■ **Dataset extract**:
###
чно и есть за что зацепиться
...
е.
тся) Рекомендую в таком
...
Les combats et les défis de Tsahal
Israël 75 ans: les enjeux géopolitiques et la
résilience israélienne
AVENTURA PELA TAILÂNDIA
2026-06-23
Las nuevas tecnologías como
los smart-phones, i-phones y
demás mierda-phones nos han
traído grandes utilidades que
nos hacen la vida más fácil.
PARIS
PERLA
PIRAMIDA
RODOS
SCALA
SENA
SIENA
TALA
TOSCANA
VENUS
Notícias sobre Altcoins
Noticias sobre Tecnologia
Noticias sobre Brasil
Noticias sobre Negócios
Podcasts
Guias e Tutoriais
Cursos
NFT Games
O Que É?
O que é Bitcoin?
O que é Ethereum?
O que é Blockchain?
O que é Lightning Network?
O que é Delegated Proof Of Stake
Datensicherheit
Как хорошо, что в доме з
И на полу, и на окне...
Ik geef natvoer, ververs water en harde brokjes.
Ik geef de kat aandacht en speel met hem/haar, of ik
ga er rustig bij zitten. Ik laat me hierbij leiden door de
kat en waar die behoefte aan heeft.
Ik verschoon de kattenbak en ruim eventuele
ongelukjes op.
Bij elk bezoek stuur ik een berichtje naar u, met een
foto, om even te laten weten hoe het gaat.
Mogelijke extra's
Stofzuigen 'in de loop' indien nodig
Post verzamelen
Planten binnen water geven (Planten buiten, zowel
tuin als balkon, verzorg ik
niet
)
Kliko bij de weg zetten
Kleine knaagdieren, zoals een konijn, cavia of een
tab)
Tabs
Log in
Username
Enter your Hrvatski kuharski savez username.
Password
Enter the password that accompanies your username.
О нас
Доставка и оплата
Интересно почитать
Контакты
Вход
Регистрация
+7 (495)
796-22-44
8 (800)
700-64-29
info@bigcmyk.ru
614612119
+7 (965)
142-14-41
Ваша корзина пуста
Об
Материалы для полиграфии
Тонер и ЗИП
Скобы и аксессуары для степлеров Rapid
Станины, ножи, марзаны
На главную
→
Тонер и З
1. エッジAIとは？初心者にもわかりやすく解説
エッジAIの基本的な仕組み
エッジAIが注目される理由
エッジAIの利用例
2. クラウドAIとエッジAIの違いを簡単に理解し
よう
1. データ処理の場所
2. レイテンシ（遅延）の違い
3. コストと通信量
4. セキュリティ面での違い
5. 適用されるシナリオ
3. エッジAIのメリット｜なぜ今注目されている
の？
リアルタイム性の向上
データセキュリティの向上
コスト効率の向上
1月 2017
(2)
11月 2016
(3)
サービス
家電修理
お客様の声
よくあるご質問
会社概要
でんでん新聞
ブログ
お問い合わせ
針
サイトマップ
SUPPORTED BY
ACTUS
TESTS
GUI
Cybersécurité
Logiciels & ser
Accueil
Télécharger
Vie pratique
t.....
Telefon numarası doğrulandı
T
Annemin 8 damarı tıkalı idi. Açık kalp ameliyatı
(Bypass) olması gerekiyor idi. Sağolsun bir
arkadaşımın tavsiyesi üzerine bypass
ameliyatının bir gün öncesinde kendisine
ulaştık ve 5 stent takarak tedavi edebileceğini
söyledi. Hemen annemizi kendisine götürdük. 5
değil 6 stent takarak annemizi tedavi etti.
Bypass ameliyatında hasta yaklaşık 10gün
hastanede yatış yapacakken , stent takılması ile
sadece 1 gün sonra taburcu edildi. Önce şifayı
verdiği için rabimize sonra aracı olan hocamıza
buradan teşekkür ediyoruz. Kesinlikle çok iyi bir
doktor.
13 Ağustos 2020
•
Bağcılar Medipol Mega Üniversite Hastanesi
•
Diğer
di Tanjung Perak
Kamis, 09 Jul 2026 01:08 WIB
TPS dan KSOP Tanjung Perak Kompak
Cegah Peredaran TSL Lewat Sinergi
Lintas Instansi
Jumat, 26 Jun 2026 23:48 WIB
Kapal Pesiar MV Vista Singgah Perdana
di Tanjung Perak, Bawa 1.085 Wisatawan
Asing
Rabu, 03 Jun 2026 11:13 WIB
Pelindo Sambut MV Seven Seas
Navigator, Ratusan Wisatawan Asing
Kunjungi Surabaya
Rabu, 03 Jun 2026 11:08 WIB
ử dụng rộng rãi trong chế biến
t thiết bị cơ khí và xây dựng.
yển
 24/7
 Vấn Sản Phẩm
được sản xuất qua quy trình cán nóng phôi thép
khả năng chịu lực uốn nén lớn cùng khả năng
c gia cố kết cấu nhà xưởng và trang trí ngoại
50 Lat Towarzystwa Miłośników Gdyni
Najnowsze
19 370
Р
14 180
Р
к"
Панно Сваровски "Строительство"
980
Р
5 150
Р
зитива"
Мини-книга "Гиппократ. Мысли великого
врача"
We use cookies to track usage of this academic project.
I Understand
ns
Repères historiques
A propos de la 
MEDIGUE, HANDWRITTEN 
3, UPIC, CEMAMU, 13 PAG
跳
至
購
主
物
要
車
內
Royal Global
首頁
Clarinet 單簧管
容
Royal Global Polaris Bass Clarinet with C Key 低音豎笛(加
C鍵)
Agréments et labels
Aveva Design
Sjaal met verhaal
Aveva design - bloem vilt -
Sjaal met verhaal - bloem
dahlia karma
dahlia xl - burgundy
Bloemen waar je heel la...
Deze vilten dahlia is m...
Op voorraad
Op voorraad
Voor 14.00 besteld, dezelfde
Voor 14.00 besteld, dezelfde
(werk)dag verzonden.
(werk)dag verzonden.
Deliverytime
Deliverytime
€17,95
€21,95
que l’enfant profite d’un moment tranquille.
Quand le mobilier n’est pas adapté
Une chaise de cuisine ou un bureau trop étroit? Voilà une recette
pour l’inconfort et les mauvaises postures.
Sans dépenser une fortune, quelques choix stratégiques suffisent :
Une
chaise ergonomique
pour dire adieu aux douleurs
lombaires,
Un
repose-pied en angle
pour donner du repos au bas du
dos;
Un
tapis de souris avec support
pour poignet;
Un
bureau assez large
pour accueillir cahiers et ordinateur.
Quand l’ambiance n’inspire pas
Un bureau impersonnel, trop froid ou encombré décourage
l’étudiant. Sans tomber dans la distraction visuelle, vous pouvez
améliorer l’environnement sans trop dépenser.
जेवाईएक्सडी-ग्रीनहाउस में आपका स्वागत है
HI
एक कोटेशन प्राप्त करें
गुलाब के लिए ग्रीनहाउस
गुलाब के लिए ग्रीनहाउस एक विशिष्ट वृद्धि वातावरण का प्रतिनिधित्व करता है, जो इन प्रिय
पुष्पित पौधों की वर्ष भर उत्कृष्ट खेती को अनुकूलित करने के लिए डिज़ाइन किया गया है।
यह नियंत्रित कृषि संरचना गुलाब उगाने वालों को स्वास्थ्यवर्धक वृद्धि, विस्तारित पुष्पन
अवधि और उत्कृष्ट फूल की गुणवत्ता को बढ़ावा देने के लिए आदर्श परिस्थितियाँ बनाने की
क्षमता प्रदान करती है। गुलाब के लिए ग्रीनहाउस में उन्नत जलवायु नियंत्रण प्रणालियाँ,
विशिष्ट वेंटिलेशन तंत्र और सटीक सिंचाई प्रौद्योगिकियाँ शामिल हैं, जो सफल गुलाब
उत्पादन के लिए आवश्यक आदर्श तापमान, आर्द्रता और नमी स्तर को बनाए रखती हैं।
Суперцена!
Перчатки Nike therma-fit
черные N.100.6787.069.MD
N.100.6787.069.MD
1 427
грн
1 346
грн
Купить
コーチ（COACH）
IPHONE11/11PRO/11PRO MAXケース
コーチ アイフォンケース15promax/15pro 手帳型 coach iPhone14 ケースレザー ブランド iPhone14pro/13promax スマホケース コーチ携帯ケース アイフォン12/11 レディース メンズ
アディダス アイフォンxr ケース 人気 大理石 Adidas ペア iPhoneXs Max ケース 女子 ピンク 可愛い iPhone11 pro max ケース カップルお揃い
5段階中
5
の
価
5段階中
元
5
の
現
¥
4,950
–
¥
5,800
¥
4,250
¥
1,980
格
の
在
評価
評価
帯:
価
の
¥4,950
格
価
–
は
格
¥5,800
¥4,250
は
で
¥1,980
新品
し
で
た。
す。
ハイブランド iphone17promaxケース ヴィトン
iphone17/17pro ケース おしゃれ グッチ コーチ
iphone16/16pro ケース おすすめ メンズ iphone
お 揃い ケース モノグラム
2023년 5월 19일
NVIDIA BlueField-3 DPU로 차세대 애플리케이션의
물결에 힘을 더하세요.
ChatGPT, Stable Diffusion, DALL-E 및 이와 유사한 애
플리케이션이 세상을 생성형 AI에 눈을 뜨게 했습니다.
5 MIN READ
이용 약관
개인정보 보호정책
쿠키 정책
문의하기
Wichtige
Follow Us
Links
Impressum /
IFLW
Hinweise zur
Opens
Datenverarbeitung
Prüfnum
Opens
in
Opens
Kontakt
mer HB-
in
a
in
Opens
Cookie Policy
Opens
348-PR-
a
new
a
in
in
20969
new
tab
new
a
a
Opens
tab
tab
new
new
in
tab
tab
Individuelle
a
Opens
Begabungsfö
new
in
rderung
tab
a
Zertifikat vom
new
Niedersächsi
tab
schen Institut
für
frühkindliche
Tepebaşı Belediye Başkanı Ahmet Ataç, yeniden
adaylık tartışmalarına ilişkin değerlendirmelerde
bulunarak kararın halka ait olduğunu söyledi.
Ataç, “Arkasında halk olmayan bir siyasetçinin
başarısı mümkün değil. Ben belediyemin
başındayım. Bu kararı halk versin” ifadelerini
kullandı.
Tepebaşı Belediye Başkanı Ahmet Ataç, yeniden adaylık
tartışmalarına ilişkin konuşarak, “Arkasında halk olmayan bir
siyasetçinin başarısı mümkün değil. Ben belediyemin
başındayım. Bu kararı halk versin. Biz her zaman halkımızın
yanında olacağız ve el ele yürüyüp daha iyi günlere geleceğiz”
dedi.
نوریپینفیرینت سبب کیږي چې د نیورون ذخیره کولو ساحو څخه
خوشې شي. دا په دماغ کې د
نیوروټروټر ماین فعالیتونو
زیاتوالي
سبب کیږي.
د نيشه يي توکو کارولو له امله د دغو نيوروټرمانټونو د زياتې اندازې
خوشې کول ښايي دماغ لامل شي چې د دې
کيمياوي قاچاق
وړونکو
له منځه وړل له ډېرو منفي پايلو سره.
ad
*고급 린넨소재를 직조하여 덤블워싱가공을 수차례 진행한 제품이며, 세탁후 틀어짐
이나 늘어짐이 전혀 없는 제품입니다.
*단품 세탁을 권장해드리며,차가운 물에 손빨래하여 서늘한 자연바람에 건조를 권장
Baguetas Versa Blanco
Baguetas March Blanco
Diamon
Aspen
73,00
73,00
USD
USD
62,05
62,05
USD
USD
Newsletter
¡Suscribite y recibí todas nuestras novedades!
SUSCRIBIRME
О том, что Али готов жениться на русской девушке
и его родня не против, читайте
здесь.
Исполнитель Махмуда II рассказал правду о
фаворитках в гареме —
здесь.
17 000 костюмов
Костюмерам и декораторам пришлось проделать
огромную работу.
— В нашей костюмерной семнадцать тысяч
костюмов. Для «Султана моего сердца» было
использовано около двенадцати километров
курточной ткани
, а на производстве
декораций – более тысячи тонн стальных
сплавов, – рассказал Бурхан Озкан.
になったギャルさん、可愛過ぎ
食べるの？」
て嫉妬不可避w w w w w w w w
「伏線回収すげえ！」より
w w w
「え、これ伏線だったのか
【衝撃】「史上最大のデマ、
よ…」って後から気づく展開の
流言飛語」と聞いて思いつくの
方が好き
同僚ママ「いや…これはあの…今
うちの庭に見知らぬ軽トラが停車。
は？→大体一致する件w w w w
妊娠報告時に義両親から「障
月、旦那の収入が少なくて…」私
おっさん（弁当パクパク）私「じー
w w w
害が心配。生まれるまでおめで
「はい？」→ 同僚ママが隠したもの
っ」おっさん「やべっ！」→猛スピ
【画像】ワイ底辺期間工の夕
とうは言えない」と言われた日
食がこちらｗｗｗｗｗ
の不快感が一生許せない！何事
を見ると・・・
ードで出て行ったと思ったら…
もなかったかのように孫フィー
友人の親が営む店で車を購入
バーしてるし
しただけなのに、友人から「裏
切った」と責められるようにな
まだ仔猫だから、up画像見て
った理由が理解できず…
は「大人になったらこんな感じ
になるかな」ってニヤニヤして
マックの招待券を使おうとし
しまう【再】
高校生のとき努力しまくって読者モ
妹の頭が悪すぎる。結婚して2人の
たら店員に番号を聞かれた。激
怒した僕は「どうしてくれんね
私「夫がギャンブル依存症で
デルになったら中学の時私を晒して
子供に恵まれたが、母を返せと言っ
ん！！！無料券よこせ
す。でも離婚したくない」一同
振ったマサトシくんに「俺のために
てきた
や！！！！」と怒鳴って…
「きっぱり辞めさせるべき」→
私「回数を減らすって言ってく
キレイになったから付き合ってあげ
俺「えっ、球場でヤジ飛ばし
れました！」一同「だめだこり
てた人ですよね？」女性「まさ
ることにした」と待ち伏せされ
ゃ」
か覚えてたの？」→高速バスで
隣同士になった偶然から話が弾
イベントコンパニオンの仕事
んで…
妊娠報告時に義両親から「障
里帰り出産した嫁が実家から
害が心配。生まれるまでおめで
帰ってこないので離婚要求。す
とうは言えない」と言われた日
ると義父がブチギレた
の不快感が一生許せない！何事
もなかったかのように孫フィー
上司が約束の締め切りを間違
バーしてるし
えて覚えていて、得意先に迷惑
###
The answer should contain only the lines from the first line of the entries through the line holding "Ik verschoon de kattenbak en ruim eventuele", each exactly as written.

чно и есть за что зацепиться
...
е.
тся) Рекомендую в таком
...
Les combats et les défis de Tsahal
Israël 75 ans: les enjeux géopolitiques et la
résilience israélienne
AVENTURA PELA TAILÂNDIA
2026-06-23
Las nuevas tecnologías como
los smart-phones, i-phones y
demás mierda-phones nos han
traído grandes utilidades que
nos hacen la vida más fácil.
PARIS
PERLA
PIRAMIDA
RODOS
SCALA
SENA
SIENA
TALA
TOSCANA
VENUS
Notícias sobre Altcoins
Noticias sobre Tecnologia
Noticias sobre Brasil
Noticias sobre Negócios
Podcasts
Guias e Tutoriais
Cursos
NFT Games
O Que É?
O que é Bitcoin?
O que é Ethereum?
O que é Blockchain?
O que é Lightning Network?
O que é Delegated Proof Of Stake
Datensicherheit
Как хорошо, что в доме з
И на полу, и на окне...
Ik geef natvoer, ververs water en harde brokjes.
Ik geef de kat aandacht en speel met hem/haar, of ik
ga er rustig bij zitten. Ik laat me hierbij leiden door de
kat en waar die behoefte aan heeft.
Ik verschoon de kattenbak en ruim eventuele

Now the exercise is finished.